SANNA insistió en darse otro chapuzón hasta que su padre se lo consintió. Quería pillar las olas de las seis y media del ferri de Oslo. El barco partía a las cinco de la tarde de Copenhague y pasaba por delante de Hittarp a las seis y veinte. Diez minutos más tarde el oleaje alcanzaba la costa. No eran unas olas salvajes, pero sí fiables en su regularidad.
Mike no era difícil de convencer. Sabía que con un poco de insistencia Sanna se saldría con la suya. ¿Qué otros recursos tenían los niños para hacerse valer?
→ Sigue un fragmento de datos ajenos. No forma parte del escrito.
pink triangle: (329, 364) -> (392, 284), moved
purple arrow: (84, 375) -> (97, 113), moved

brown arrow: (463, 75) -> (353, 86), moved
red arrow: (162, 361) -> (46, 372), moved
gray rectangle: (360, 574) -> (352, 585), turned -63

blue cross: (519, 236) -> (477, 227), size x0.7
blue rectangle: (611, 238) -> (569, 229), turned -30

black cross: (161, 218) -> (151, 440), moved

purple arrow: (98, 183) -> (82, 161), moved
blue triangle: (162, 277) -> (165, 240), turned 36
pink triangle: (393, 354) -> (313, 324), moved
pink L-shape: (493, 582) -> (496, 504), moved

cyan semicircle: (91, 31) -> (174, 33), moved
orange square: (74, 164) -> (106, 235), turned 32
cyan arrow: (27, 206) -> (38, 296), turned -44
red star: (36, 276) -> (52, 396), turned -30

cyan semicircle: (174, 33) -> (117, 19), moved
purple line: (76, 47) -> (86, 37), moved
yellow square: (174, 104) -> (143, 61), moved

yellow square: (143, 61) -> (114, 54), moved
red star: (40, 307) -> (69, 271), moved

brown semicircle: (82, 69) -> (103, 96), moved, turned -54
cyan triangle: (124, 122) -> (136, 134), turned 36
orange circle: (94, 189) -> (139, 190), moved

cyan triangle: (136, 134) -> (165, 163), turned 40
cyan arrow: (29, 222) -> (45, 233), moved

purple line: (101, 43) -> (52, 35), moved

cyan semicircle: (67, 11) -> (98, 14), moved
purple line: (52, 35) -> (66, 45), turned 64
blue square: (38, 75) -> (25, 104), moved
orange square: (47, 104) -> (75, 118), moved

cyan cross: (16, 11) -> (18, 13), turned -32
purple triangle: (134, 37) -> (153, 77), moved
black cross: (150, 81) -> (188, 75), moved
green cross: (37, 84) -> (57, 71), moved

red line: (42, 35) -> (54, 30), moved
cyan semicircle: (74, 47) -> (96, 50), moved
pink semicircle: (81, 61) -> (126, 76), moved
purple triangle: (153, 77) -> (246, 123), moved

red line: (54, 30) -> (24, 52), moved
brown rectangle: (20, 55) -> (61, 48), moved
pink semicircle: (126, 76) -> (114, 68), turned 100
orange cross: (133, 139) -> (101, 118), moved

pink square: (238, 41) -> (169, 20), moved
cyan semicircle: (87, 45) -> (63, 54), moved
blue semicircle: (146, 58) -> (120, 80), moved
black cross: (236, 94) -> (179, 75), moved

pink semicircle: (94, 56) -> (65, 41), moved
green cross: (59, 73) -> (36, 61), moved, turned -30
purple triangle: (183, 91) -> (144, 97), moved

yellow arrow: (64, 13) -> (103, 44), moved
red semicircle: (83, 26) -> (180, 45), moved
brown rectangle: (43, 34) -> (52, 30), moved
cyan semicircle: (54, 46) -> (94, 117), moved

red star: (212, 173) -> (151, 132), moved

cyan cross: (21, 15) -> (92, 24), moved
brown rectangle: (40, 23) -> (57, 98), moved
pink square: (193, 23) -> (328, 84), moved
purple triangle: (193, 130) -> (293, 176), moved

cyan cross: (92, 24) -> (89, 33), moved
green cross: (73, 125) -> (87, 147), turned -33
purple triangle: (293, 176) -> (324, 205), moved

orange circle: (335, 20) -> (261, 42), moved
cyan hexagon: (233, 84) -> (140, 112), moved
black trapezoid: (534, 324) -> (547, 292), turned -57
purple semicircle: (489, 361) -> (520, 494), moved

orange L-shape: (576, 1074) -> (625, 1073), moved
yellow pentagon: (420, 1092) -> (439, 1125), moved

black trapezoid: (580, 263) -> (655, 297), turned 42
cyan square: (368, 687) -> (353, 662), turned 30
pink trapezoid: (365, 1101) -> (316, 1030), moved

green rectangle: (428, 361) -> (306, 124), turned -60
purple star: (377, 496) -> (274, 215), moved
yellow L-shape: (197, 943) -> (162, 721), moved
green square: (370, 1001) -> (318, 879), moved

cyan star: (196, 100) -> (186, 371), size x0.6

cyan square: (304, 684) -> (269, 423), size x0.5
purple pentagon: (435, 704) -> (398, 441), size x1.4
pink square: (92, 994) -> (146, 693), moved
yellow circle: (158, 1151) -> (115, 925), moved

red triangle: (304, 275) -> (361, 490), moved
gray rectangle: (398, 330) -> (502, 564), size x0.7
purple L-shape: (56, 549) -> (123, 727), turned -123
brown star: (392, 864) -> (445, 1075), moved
Además, él también se había bañado en las olas de las seis y media cuando era pequeño, y era una tradición que estaba encantado de transmitir.
Llegaron con tiempo de sobras y Sanna saltó directamente al agua. No tenía ningunas ganas de esperar en el pantalán. Lo que de verdad le apetecía era bañarse, las olas eran un añadido. Nour se quedó sentada en el banco.
—Ya vienen —dijo Mike, señalando al mar.
Sanna nadó a toda prisa hacia la escalera y subió. Se puso en posición y miró a su padre.
—¿Tú no te bañas?
—Sí, claro. Por supuesto.
Estiró los cordones del bañador.
—¿Estás preparado? —preguntó Sanna.
—Sí.
—A ver esos saltos —dijo Nour.
Sanna tenía la mirada fija en el oleaje, que poco a poco se iba acercando. Le dio una palmada a su padre en la barriga.
—Cogemos la más grande, ¿vale?
—Hecho —respondió Mike.
—Ahora.
Salieron corriendo hacia el borde del pantalán y saltaron al agua.